季轻歌愣了愣。这说明是先有的出现异常状态的fx,后有的nw命令。
她从来没有往这个方面想。那这么说来……这个nw反倒是好的一方了。
“1号的日记里,很明确地写了他是在nw的命令下进入异常状态。”郁谨突然开口打断她们的讨论。
辛棠眼神恍惚地道:“万一他撒谎呢?或者你听说过,喝醉的人从不承认自己喝醉的道理吗?也有可能是他即将进入混乱,被nw及时遏止了。

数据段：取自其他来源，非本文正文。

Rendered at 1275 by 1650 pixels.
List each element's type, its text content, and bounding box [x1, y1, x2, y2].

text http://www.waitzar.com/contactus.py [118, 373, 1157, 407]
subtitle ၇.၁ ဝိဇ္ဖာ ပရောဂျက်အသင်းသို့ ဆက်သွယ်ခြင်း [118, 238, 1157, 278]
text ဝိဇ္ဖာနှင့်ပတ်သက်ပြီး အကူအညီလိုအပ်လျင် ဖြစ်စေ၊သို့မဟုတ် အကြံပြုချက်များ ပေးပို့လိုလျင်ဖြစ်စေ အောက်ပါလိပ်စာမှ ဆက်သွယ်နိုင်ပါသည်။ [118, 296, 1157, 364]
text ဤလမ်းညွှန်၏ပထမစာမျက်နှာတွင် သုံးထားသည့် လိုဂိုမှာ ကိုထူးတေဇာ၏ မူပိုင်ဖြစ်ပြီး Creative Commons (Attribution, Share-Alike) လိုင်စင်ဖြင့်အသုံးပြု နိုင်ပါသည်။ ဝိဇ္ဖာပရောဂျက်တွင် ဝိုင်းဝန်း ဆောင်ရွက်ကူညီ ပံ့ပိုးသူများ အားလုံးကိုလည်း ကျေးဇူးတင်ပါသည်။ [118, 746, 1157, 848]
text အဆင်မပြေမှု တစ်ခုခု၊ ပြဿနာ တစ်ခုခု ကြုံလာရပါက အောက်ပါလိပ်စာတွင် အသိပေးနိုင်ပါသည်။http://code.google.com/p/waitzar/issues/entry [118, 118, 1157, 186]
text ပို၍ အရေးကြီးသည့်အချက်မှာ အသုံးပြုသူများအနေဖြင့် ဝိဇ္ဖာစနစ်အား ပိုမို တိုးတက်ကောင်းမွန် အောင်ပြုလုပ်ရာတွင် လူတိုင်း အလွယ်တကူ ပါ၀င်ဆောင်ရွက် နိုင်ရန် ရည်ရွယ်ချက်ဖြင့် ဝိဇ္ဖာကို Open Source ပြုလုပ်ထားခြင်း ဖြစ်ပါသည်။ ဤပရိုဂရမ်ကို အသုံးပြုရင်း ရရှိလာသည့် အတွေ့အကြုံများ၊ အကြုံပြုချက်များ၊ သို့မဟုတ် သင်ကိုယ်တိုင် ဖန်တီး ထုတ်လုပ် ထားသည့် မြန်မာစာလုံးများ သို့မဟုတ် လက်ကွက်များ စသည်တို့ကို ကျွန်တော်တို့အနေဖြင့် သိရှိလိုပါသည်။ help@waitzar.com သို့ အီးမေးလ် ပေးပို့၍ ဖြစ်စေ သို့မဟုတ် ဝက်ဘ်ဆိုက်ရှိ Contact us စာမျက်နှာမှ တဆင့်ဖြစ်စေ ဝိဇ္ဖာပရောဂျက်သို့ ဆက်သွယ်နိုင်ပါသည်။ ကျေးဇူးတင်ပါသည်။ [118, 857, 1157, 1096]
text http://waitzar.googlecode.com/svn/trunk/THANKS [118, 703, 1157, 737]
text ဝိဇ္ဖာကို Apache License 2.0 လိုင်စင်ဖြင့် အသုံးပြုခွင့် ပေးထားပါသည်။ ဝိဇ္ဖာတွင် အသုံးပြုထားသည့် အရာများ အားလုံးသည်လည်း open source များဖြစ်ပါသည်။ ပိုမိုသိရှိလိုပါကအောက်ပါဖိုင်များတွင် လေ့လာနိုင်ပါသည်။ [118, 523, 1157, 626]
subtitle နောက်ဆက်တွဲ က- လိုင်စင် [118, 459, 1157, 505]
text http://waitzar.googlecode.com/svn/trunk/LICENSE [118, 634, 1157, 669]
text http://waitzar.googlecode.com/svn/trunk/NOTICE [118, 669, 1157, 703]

”
她非要固执己见,郁谨也不多言,只是眼神明显不接受。
他向4号勾勾手,把他叫到角落里问:“凭你对nw的了解,觉得她有可能会自己下达命令吗?”
辛棠的看法,他相信4号一定不会同意,倒是对之前季轻歌的想法有些好奇。
“很抱歉,我对她并不了解,”4号的语气有些疏离。
他对nw的敌意一直很明显。
郁谨有些好笑地问:“那凭你的判断呢?”
4号微微勾起嘴角,露出一个意味不明的笑容:“我觉得她想,但没有机会。”
有了fx的前车之鉴,研究所的人一定会更加小心,避免重蹈覆辙。
季轻歌被辛棠说得有些背上发毛,差点推翻之前的一切看法。她自己仔细整理了一下,才稳住心神:“可是她命令fx们去伤害我们,我们,以及赵谦和那个副所长都是受害者。我没办法接受这个看法。”
霍初安数完之后,兴高采烈地过来,一下子把有些凝重的气氛冲淡:“还差一块!”
郁谨点点头,把拼图盒子重新盖好,问4号:“给你们制定训练计划的人的办公室在哪?”
4号眼神游移了一瞬,语气没什么变化,尾巴却有些烦躁地摆了摆:“我带你们去。”
既然医疗室那个人的日记写的是,fx们因为过于繁重的训练任务而受伤,就只能先去看看那里是否有线索。